Dabrafenib has activity in patients with brain metastases, but little is known of the relative efficacy of treatment within and outside the brain. This study sought to examine the intracranial (IC) and extracranial (EC) patterns of response and progression in patients with active melanoma brain metastases treated with dabrafenib.
Clinicopathologic parameters were collected on patients with active brain metastases enrolled in the phase 1 and 2 studies of dabrafenib at a single institution. RECIST (Response Evaluation Criteria In Solid Tumors) response and progression-free survival (PFS) were prospectively assessed by disease site (IC versus EC). Treatments received after disease progression were also assessed.
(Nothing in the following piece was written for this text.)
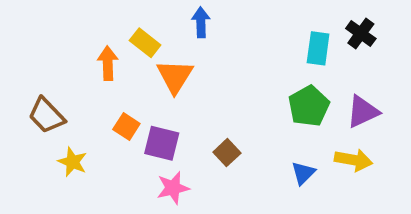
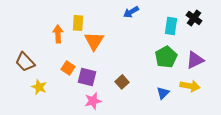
blue arrow: (201, 22) -> (131, 12), moved, turned -119
yellow rectangle: (145, 43) -> (78, 23), turned 56

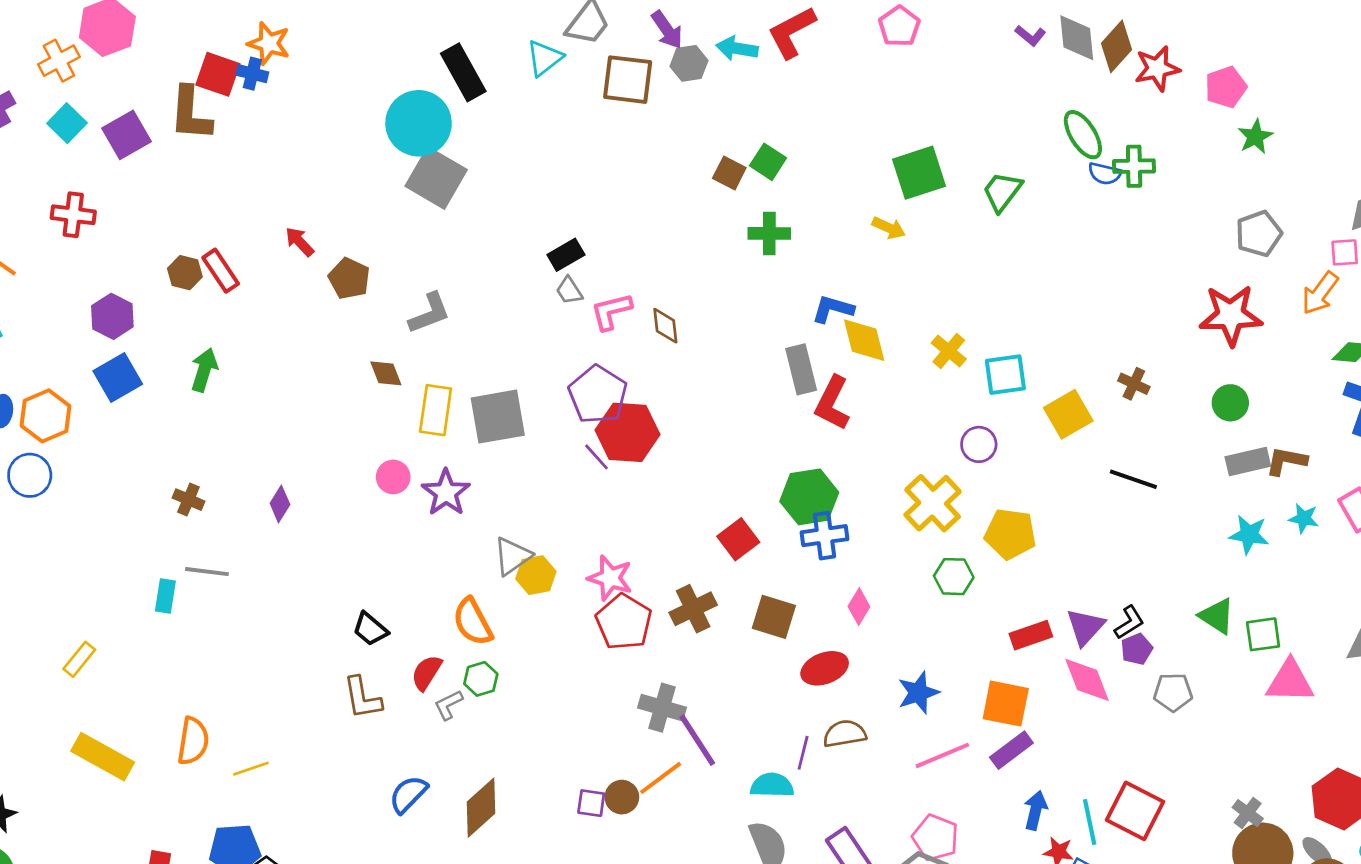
A total of 23 patients were studied. Response rates were similar in IC (78%) and EC (90%) sites (P = .416). IC and EC response was concordant in 71% of patients. Median site-specific PFS was identical in both IC and EC sites (23.6 weeks, P = .465), and exceeded whole-body PFS determined by RECIST (16.3 weeks). Of 20 patients with progressive disease (PD), 6 had IC PD only, 6 had EC PD only, and 8 had PD in both sites. In those with isolated intracranial PD, 5 of 6 underwent local therapy to the brain and continued on dabrafenib longer than 30 days.
IC and EC melanoma metastases respond similarly to dabrafenib. There is no dominant site or pattern of disease progression in patients with brain metastases treated with dabrafenib. Salvage local therapy is possible in most patients after IC disease progression, with ongoing dabrafenib treatment possible in a subset of patients. Cancer 2014;120:530–536. © 2013 American Cancer Society.